═══ Supplied information ═══

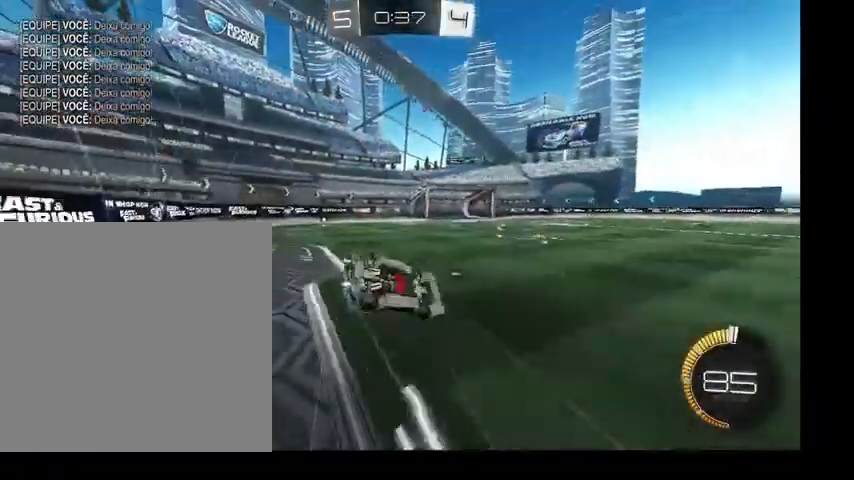
{"buttons": [], "left_stick": "up-left", "right_stick": "center", "events": [[367, "L1", "up"]]}
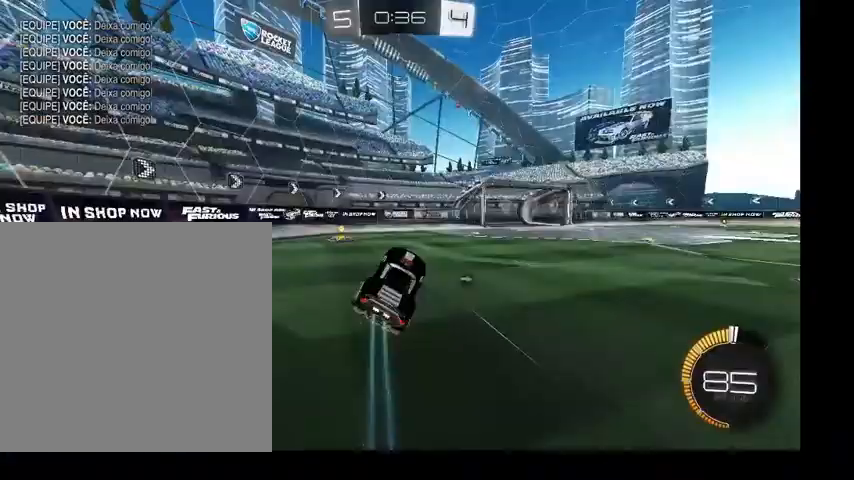
{"buttons": [], "left_stick": "up-right", "right_stick": "center", "events": [[100, "left_stick", "down-left"], [167, "left_stick", "left"], [233, "Y", "down"], [300, "left_stick", "up-left"], [400, "Y", "up"], [433, "left_stick", "up-right"]]}
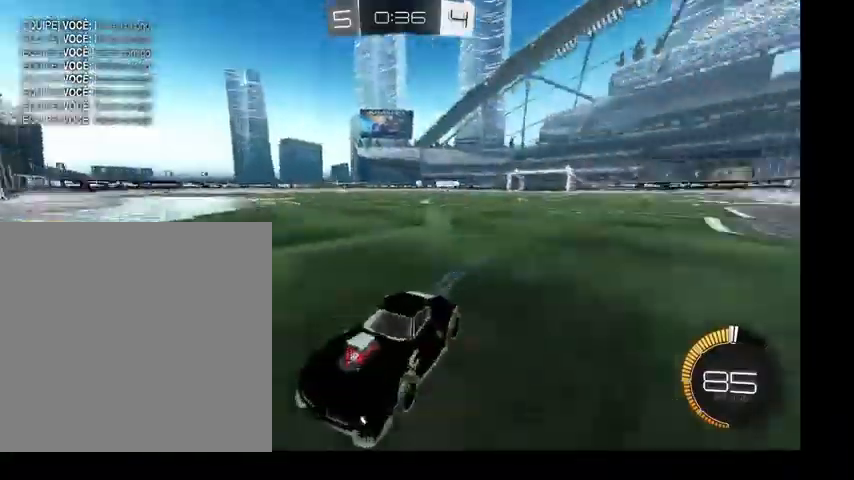
{"buttons": [], "left_stick": "up-right", "right_stick": "center", "events": []}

═══

• Exercise
Could you repeat all of the data exactly, minus the pictures?

• Solution to the problem
{"buttons": [], "left_stick": "up-left", "right_stick": "center", "events": [[367, "L1", "up"]]}
{"buttons": [], "left_stick": "up-right", "right_stick": "center", "events": [[100, "left_stick", "down-left"], [167, "left_stick", "left"], [233, "Y", "down"], [300, "left_stick", "up-left"], [400, "Y", "up"], [433, "left_stick", "up-right"]]}
{"buttons": [], "left_stick": "up-right", "right_stick": "center", "events": []}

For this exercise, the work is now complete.